#### Text shown
Conformance to QIBA Profiles for Practical Implementation of Quantitative Imaging Biomarkers: What Can We Learn from Pathology and Laboratory Medicine?


It has been a great pleasure to work as co-Chair of the QIBA Proton Density Fat Fraction (PDFF) Biomarker Committee as part of the larger QIBA Initiative. Through the energy and enthusiasm of my co-Chair, Takeshi Yokoo, MD, PhD, and the PDFF committee’s membership, we have made excellent strides towards completing the technical performance specifications for PDFF as a biomarker of hepatic steatosis.

As we draw closer to completion of the technical Profile, many important questions arise, including, “What is the appropriate procedure for demonstrating compliance of a new MRI method to quantify PDFF?” The committee is actively working on guidelines for establishing procedures to collect the necessary data to demonstrate conformance. Regulatory-related questions have also arisen in this process. For example, for a method with sufficient data to demonstrate conformance, who, exactly, will be responsible for confirming that compliance? What regulatory imprimatur does that certification provide for the research and clinical use of PDFF as a biomarker of liver fat? Should certification be available only for commercially or vendor-developed work in progress (WIP) methods, or should it also apply to methods developed by individual investigators at academic institutions? Who will enforce conformance on an ongoing basis, for example, with MRI system software upgrades?
########
#### Data excerpts
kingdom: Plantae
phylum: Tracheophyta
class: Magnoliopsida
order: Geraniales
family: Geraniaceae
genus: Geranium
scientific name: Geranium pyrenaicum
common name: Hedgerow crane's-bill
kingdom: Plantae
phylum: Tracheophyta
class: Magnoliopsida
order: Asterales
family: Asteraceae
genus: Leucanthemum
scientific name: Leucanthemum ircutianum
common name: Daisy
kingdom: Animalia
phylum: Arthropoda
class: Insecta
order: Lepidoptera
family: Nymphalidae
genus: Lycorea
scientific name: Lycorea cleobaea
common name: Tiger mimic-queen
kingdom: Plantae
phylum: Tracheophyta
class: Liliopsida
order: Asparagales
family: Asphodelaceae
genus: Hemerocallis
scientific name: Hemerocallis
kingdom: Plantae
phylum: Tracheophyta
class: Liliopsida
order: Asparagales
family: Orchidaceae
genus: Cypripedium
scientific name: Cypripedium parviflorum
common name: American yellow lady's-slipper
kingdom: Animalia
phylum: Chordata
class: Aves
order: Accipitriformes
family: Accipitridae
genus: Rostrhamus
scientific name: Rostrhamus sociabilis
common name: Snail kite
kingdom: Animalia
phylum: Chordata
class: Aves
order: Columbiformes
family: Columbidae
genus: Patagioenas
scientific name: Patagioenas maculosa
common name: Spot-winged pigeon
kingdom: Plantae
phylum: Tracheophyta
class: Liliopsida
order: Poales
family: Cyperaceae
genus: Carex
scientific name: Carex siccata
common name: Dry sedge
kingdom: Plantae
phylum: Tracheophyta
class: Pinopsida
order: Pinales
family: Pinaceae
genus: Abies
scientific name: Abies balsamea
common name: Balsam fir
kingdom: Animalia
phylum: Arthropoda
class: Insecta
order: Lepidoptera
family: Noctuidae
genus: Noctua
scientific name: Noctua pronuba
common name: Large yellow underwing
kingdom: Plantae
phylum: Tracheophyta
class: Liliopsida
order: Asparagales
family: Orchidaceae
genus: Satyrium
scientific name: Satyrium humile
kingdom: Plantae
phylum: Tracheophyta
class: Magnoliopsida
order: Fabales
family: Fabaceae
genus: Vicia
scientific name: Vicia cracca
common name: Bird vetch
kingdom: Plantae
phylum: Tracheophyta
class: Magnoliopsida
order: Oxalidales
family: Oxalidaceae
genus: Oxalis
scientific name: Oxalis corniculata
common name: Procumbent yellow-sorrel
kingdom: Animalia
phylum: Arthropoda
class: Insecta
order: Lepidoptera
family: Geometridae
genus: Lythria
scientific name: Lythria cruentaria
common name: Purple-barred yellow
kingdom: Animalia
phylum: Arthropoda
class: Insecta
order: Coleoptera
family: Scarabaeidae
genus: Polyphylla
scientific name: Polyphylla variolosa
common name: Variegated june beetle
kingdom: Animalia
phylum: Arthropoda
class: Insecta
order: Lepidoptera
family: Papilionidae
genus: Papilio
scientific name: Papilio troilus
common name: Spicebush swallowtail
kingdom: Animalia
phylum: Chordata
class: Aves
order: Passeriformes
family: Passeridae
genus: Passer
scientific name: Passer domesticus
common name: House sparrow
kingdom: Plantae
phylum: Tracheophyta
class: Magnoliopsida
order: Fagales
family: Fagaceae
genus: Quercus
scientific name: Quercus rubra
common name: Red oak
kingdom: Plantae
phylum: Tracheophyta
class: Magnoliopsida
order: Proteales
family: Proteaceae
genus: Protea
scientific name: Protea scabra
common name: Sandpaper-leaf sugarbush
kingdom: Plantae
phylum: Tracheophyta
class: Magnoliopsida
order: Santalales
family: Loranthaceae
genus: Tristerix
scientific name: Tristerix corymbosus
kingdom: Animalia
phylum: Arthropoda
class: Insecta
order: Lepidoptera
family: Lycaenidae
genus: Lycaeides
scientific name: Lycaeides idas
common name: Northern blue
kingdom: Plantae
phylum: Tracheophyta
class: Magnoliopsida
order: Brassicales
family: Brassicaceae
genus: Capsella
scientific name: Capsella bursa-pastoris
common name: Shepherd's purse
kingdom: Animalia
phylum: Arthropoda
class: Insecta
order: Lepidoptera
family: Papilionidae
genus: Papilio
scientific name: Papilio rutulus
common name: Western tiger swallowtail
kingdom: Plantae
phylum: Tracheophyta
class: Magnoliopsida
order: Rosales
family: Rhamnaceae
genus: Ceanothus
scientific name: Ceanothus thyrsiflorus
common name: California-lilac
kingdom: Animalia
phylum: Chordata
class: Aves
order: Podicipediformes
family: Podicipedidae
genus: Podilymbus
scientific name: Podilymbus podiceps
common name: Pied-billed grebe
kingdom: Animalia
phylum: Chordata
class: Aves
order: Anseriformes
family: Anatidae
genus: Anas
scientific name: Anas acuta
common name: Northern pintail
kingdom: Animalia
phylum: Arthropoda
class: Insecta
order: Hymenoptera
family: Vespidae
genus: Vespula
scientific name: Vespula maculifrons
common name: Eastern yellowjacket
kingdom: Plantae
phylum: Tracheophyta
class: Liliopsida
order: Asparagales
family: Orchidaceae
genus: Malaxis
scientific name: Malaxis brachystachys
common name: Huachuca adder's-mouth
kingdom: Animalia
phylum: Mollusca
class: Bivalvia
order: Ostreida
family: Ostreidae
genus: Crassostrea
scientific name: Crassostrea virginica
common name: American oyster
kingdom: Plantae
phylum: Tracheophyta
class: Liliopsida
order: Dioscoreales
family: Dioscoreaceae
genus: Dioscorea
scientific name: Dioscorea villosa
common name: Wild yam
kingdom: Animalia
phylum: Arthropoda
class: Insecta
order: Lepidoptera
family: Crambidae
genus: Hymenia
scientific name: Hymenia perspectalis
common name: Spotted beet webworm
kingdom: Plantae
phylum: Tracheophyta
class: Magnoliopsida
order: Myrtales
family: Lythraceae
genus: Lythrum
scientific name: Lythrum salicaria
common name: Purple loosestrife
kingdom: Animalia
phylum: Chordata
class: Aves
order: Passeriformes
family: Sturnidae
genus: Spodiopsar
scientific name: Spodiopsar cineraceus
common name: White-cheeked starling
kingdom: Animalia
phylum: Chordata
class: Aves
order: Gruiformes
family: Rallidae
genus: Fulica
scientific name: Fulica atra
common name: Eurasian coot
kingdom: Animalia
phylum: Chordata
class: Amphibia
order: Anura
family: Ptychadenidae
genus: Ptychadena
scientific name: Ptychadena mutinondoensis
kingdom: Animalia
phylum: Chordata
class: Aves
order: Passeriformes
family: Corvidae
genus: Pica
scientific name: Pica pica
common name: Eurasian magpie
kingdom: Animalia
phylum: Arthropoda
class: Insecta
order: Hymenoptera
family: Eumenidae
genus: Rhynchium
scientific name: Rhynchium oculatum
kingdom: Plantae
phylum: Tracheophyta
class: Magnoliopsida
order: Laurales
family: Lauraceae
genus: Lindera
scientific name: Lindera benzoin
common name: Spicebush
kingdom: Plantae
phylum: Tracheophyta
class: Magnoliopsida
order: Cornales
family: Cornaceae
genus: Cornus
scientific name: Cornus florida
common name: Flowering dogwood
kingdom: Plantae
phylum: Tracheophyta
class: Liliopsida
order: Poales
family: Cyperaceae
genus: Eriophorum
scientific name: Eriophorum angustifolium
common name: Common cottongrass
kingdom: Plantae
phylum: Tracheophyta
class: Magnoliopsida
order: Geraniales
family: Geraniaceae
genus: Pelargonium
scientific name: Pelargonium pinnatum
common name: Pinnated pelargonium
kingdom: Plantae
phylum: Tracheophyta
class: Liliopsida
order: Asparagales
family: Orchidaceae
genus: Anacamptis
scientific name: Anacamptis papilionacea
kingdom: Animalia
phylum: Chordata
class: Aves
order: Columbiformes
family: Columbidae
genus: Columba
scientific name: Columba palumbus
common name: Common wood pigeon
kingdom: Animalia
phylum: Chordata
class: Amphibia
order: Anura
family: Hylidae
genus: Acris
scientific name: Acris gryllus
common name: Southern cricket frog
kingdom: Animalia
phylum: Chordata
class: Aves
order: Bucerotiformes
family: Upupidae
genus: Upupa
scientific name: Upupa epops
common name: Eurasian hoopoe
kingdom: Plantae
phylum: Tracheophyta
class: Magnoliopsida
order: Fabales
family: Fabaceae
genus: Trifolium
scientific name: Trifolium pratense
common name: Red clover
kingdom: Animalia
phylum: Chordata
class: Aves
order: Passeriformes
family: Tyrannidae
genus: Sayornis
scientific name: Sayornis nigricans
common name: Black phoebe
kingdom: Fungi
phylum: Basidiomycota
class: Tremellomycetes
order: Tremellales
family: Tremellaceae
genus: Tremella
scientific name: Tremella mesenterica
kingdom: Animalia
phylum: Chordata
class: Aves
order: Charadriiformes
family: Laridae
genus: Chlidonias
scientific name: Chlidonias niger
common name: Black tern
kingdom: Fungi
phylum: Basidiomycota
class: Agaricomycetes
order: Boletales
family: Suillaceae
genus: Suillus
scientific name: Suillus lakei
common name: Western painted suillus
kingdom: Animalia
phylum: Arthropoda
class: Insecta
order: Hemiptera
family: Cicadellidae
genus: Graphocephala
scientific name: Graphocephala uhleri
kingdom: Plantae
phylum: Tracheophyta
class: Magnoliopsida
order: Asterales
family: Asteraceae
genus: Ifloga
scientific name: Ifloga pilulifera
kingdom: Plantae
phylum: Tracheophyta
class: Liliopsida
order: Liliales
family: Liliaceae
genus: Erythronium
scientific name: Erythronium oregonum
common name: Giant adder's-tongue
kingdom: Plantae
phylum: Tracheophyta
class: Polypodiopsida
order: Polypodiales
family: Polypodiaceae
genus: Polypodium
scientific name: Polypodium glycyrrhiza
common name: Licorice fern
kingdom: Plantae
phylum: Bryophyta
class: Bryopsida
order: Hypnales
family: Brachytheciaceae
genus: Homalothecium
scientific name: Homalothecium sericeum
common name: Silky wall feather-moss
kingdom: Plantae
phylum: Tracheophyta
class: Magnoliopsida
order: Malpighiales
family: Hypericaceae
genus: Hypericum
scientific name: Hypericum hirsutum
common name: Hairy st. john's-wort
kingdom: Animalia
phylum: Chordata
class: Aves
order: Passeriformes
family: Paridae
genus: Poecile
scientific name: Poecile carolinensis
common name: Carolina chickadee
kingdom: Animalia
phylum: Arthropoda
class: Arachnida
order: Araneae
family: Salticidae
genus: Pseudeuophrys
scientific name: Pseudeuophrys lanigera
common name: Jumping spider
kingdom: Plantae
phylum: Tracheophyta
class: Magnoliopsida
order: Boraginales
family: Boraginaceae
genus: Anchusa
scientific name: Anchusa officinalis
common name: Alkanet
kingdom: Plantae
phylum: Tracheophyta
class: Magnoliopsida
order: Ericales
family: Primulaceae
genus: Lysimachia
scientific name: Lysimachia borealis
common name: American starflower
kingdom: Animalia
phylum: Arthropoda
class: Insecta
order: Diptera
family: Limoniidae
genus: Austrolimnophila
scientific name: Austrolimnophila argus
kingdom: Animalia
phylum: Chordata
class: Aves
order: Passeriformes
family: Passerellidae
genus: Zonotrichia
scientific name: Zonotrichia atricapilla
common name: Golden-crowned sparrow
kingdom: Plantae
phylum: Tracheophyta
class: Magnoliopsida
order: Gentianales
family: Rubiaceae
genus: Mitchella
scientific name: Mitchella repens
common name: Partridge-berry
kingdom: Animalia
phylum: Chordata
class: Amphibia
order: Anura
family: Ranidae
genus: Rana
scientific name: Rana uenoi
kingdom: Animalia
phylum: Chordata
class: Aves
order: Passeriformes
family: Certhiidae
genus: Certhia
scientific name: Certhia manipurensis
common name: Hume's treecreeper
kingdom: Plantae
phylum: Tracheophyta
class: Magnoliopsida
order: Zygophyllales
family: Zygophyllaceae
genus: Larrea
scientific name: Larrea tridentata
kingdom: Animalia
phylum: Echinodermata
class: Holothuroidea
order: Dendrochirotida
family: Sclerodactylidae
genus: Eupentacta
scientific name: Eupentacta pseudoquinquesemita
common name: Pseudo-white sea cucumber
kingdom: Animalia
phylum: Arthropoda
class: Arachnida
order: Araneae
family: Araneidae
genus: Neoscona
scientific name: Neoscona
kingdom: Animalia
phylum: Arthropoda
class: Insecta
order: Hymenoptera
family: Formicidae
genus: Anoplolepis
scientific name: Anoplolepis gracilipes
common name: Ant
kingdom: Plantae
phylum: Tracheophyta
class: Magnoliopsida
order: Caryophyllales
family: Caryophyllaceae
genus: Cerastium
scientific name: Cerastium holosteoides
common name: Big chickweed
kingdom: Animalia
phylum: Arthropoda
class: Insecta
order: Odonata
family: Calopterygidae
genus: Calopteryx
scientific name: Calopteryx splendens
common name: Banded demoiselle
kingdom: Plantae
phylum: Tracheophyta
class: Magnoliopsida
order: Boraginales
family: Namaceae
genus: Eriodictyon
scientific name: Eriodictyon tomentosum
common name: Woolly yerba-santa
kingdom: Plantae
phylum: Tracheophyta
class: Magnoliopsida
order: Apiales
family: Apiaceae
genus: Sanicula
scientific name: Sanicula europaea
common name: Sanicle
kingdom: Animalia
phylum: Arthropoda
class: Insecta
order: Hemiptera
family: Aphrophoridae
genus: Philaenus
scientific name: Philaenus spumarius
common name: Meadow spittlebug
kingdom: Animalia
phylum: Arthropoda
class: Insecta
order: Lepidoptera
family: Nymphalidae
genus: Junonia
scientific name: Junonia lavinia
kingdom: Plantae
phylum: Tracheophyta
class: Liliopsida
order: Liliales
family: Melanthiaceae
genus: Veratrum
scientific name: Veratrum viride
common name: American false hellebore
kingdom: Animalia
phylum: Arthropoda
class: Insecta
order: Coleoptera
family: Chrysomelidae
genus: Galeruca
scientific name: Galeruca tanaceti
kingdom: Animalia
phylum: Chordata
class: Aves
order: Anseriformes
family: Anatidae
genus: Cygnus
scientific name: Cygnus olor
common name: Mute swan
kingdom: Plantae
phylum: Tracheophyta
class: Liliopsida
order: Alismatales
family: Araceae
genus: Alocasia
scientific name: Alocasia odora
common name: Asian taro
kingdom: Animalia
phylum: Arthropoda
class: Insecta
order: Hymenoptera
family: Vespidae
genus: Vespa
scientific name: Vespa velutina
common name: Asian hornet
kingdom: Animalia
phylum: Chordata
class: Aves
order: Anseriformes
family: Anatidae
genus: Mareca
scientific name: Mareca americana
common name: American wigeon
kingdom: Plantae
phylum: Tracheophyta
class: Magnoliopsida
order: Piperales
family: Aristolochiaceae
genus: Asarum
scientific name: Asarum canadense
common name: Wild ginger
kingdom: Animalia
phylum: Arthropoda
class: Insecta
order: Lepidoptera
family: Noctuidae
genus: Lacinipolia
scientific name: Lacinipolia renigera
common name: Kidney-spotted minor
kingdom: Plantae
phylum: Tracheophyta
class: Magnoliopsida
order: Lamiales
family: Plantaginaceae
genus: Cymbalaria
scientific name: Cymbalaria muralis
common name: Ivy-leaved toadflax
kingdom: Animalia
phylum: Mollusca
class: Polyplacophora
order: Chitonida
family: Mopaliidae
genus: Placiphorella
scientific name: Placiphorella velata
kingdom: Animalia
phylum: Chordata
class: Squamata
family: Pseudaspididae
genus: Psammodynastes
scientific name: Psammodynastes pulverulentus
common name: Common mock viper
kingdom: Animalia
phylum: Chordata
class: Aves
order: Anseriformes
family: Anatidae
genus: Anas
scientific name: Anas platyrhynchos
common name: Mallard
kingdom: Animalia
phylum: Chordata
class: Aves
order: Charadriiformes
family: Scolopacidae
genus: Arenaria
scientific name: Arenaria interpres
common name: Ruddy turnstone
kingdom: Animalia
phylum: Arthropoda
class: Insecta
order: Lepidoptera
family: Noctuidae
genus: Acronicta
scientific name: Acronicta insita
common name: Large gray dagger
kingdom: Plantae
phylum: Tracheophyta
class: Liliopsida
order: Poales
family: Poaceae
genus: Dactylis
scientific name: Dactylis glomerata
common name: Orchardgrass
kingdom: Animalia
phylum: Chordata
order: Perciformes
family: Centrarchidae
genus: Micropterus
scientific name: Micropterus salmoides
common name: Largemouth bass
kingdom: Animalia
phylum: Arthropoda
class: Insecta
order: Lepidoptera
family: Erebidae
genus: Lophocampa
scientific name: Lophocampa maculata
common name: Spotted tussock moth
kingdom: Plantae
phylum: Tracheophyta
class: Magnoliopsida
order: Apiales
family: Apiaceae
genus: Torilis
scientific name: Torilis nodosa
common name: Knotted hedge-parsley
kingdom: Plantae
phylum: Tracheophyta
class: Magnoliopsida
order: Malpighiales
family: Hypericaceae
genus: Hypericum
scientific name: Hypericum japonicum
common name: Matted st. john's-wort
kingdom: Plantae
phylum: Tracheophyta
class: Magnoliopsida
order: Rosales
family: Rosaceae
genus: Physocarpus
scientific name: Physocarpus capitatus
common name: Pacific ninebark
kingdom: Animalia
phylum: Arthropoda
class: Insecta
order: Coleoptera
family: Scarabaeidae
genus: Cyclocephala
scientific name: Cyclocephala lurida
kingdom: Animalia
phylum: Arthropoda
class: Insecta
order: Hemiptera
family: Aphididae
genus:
########
Work order: Copy out, word for word, the full text on conformance to QIBA Profiles for quantitative imaging biomarkers.

Expected answer:
Conformance to QIBA Profiles for Practical Implementation of Quantitative Imaging Biomarkers: What Can We Learn from Pathology and Laboratory Medicine?


It has been a great pleasure to work as co-Chair of the QIBA Proton Density Fat Fraction (PDFF) Biomarker Committee as part of the larger QIBA Initiative. Through the energy and enthusiasm of my co-Chair, Takeshi Yokoo, MD, PhD, and the PDFF committee’s membership, we have made excellent strides towards completing the technical performance specifications for PDFF as a biomarker of hepatic steatosis.

As we draw closer to completion of the technical Profile, many important questions arise, including, “What is the appropriate procedure for demonstrating compliance of a new MRI method to quantify PDFF?” The committee is actively working on guidelines for establishing procedures to collect the necessary data to demonstrate conformance. Regulatory-related questions have also arisen in this process. For example, for a method with sufficient data to demonstrate conformance, who, exactly, will be responsible for confirming that compliance? What regulatory imprimatur does that certification provide for the research and clinical use of PDFF as a biomarker of liver fat? Should certification be available only for commercially or vendor-developed work in progress (WIP) methods, or should it also apply to methods developed by individual investigators at academic institutions? Who will enforce conformance on an ongoing basis, for example, with MRI system software upgrades?